In verse written specially for this release, Charles Simic (currently Poet Laureate Consultant in Poetry for the Library of Congress) pinpoints the poles of Charles Lloyd’s unique musical personality. On the one hand, the metropolitan jazzman, taking the music further, with the greatest respect for the tradition: “Late night talk / On a tenor / With the dead / And the shadows they cast.” On the other, the flute player of the forests and the mountain: “Voice of solitude. / Voice of insomnia. / Call of a night bird. / Continuous prayer.” Charles Lloyd represents both of these positions, and the ‘rural’ and the ‘city’ aspects of his music are again in evidence on “Rabo de Nube”.

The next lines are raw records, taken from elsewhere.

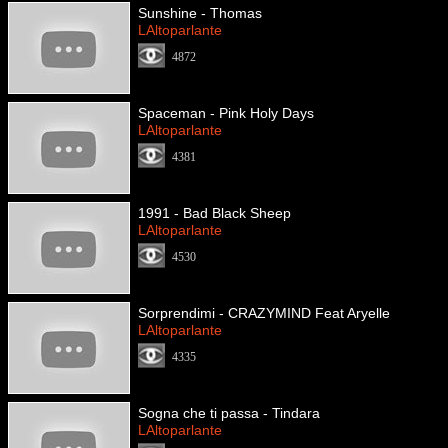
Sunshine - Thomas
LAltoparlante
4872
Spaceman - Pink Holy Days
LAltoparlante
4381
1991 - Bad Black Sheep
LAltoparlante
4530
Sorprendimi - CRAZYMIND Feat Aryelle
LAltoparlante
4335
Sogna che ti passa - Tindara
LAltoparlante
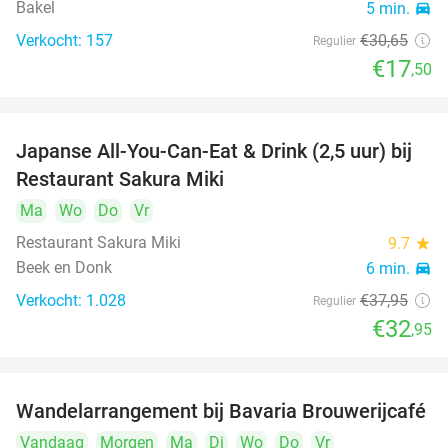
Bakel
5 min.
directions_car
Verkocht: 157
€30
,65
Regulier
€17
,50
Japanse All-You-Can-Eat & Drink (2,5 uur) bij
13%
Restaurant Sakura Miki
Ma
Wo
Do
Vr
Restaurant Sakura Miki
9.7
star
Beek en Donk
6 min.
directions_car
Verkocht: 1.028
€37
,95
Regulier
€32
,95
Wandelarrangement bij Bavaria Brouwerijcafé
32%
Vandaag
Morgen
Ma
Di
Wo
Do
Vr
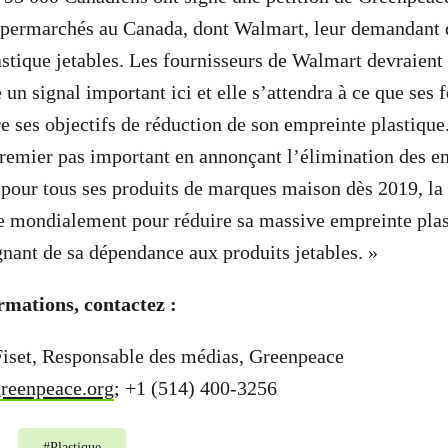
supermarchés au Canada, dont Walmart, leur demandant 
tique jetables. Les fournisseurs de Walmart devraient êt
 un signal important ici et elle s’attendra à ce que ses 
re ses objectifs de réduction de son empreinte plastique
remier pas important en annonçant l’élimination des e
s pour tous ses produits de marques maison dès 2019, l
e mondialement pour réduire sa massive empreinte plas
gnant de sa dépendance aux produits jetables.
»
rmations, contactez :
Fiset, Responsable des médias, Greenpeace
reenpeace.org
; +1 (514) 400-3256
#
Plastique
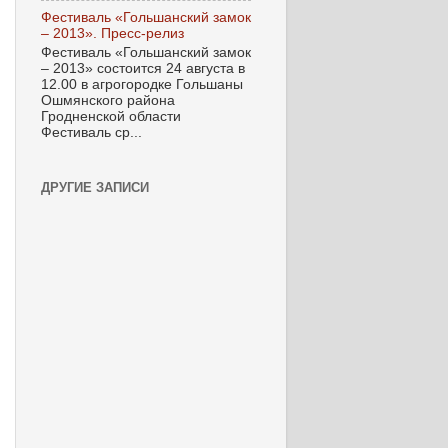
Фестиваль «Гольшанский замок
– 2013». Пресс-релиз
Фестиваль «Гольшанский замок
– 2013» состоится 24 августа в
12.00 в агрогородке Гольшаны
Ошмянского района
Гродненской области
Фестиваль ср...
ДРУГИЕ ЗАПИСИ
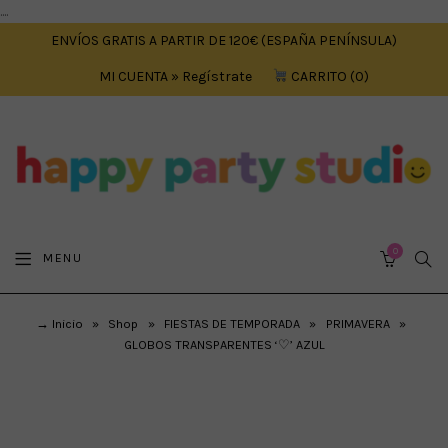
....
ENVÍOS GRATIS A PARTIR DE 120€ (ESPAÑA PENÍNSULA)
MI CUENTA » Regístrate
CARRITO
0
0
SEA
MENU
CART
→ Inicio
»
Shop
»
FIESTAS DE TEMPORADA
»
PRIMAVERA
»
GLOBOS TRANSPARENTES ‘♡’ AZUL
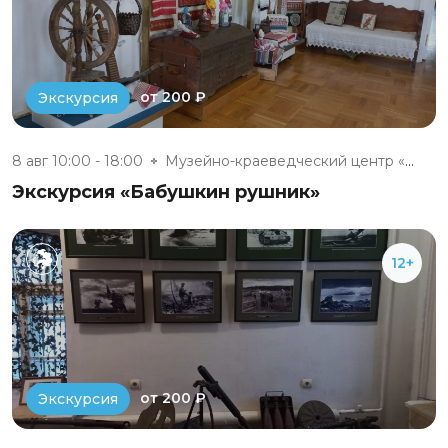
от 200 ₽
Экскурсия
8 авг 10:00 - 18:00
Музейно-краеведческий центр «Д...
Экскурсия «Бабушкин рушник»
12+
от 200 ₽
Экскурсия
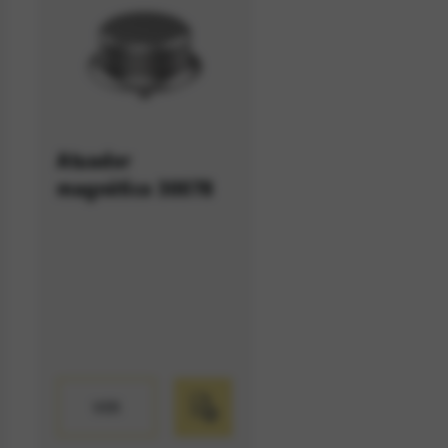
Atuador
magnético 30078
VER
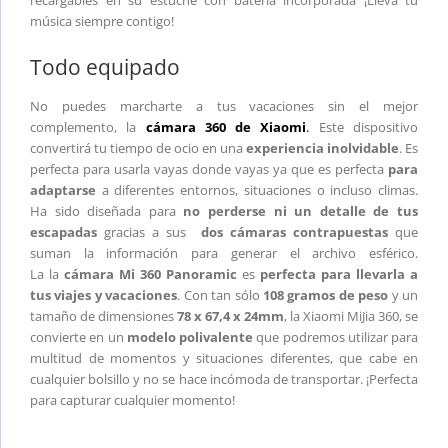
música siempre contigo!
Todo equipado
No puedes marcharte a tus vacaciones sin el mejor
complemento, la
cámara 360 de Xiaomi
.
Este dispositivo
convertirá tu tiempo de ocio en una
experiencia inolvidable
. Es
perfecta para usarla vayas donde vayas ya que es perfecta
para
adaptarse
a diferentes entornos, situaciones o incluso climas.
Ha sido diseñada para
no perderse ni un detalle de tus
escapadas
gracias a sus
dos cámaras contrapuestas
que
suman la información para generar el archivo esférico.
La la
cámara Mi 360 Panoramic
es
perfecta para llevarla a
tus viajes y vacaciones
. Con tan sólo
108 gramos de peso
y un
tamaño de dimensiones
78 x 67,4 x 24mm
, la Xiaomi MiJia 360, se
convierte en un
modelo polivalente
que podremos utilizar para
multitud de momentos y situaciones diferentes, que cabe en
cualquier bolsillo y no se hace incómoda de transportar. ¡Perfecta
para capturar cualquier momento!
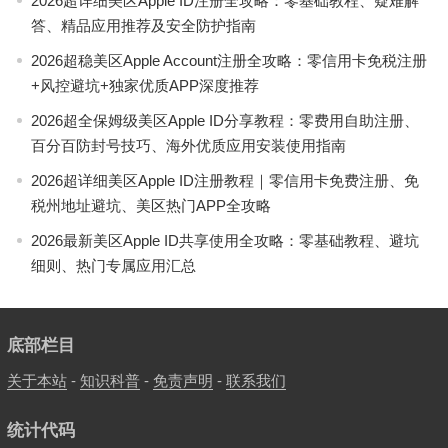
2026超详细美区Apple ID注册全攻略：零基础教程、疑难解
答、精品应用推荐及安全防护指南
2026超稳美区Apple Account注册全攻略：零信用卡免税注册
+风控避坑+独家优质APP深度推荐
2026超全保姆级美区Apple ID分享教程：零费用自助注册、
百分百防封号技巧、海外优质应用安装使用指南
2026超详细美区Apple ID注册教程｜零信用卡免费注册、免
税州地址避坑、美区热门APP全攻略
2026最新美区Apple ID共享使用全攻略：零基础教程、避坑
细则、热门专属应用汇总
底部栏目
关于本站
-
知识科普
-
免责声明
-
联系我们
统计代码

This live album, recorded in Basel in 2007, is issued in time for Charles’s 70th birthday on March 15, 2008. The disc introduces the newest edition of the Lloyd Quartet, with Jason Moran on piano and Reuben Rogers on bass joining Charles and drummer Eric Harland (both Moran and Rogers making their ECM debuts here). The work doesn’t stop, even for birthday celebrations, and just as Lloyd has continued to refine his sound as a player so he continues to shape his group music, always encouraging the players – in this case musicians half his age – to find their own space inside it.

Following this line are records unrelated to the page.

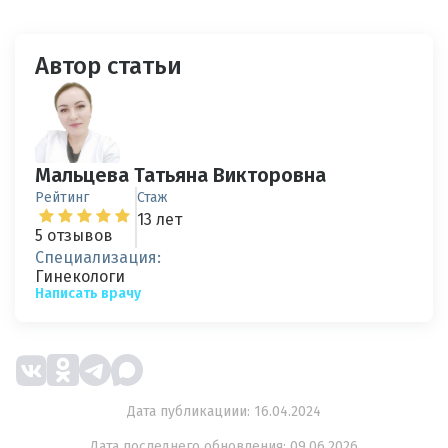
Автор статьи
Мальцева Татьяна Викторовна
Рейтинг
Стаж
13 лет
5 отзывов
Специализация:
Гинекологи
Написать врачу
Дата публикациии: 16.04.2024
Дата последнего обновления: 09.06.2026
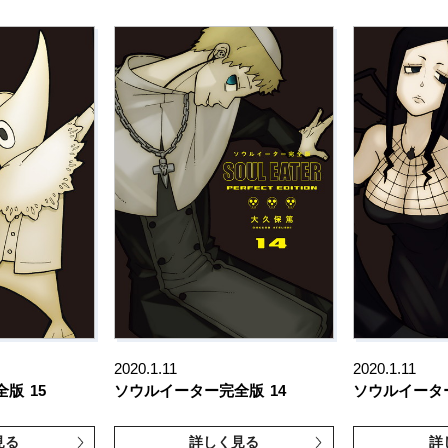
2020.1.11
2020.1.11
全版
15
ソウルイーター完全版
14
ソウルイータ
見る
詳しく見る
詳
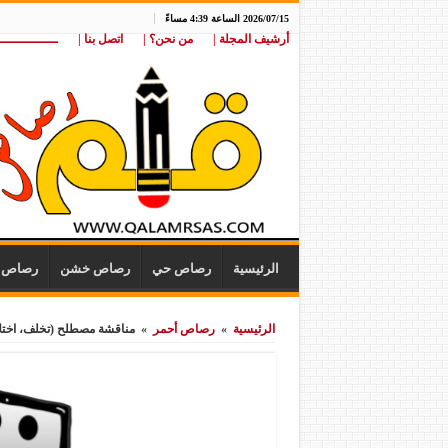
2026/07/15 الساعة 4:39 مساءً
أرشيف المجلة |
من نحن؟ |
اتصل بنا |
ـــــــــــــــ
الرئيسية
رصاص حي
رصاص خشن
رصاص ن
الرئيسية
»
رصاص أحمر
»
مناقشة مصطلح (تخلف، اختلاف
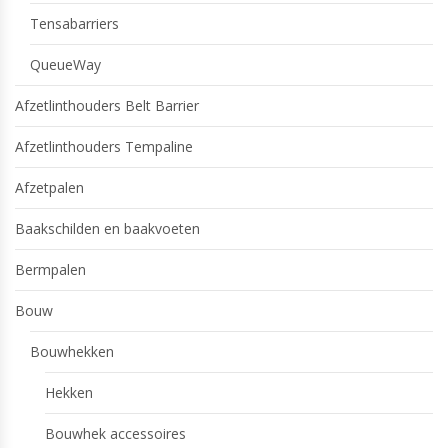
Tensabarriers
QueueWay
Afzetlinthouders Belt Barrier
Afzetlinthouders Tempaline
Afzetpalen
Baakschilden en baakvoeten
Bermpalen
Bouw
Bouwhekken
Hekken
Bouwhek accessoires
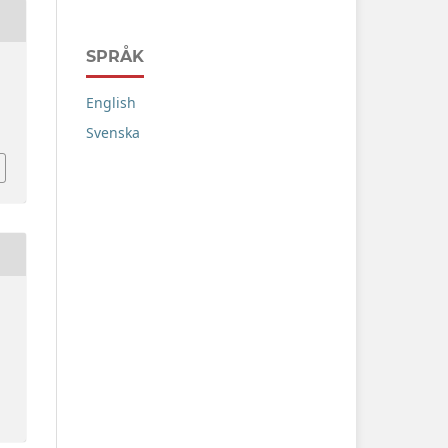
SPRÅK
English
Svenska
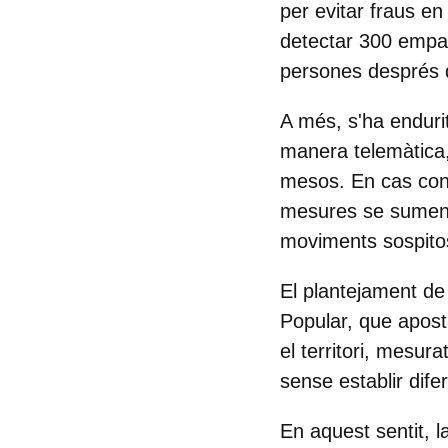
per evitar fraus en
detectar 300 empad
persones després d
A més, s'ha endurit
manera telemàtica,
mesos. En cas cont
mesures se sumen c
moviments sospito
El plantejament de
Popular, que aposta
el territori, mesur
sense establir dife
En aquest sentit,
l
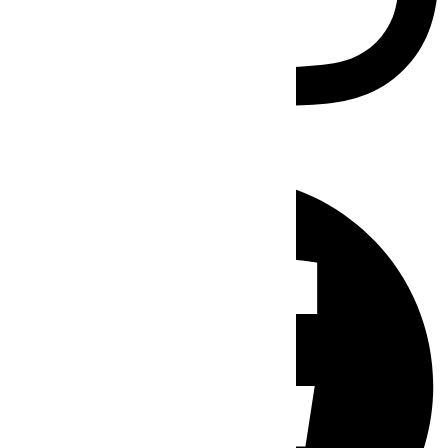
Facebook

“Rabo de Nube” (Tail of a Cloud) is named for the tune by Cuban singer-songwriter Silvio Rodríguez which concludes the performance here, a beautiful ballad that has long been a favourite of Lloyd’s. It makes its second appearance in his ECM discography, having previously appeared on “Lift Every Voice”, recorded in 2002. All other tunes are Lloyd originals and include the vintage “Sweet Georgia Bright”, a piece that Charles first recorded in 1964, both with his own band and with Cannonball Adderley’s group, and which, with its driving momentum, has been a concert favourite ever since. The Basel concert opens with “Prometheus”, which seems to borrow some of “Georgia Bright”’s fire. “Migration of Spirit” is a big, radiant tenor meditation. “Booker’s Garden”, in memory of childhood friend Booker Little, is a cheery tribute with the alto flute. The tarogato comes to the fore in “Ramanujan”, a piece whose non-specific tribal pulses tap into a universal folk-dance that has belonged to the ambit of Lloyd’s music since at least the late 60s and “Journey Within.” Its open form encourages some swirling piano responses from Moran, who gets back to the roots on “La Colline de Monk”, which, in turn, leads to “Sweet Georgia”. In all, “Rabo de Nube”, the album, gives a good account of the scope of Charles Lloyd’s music today.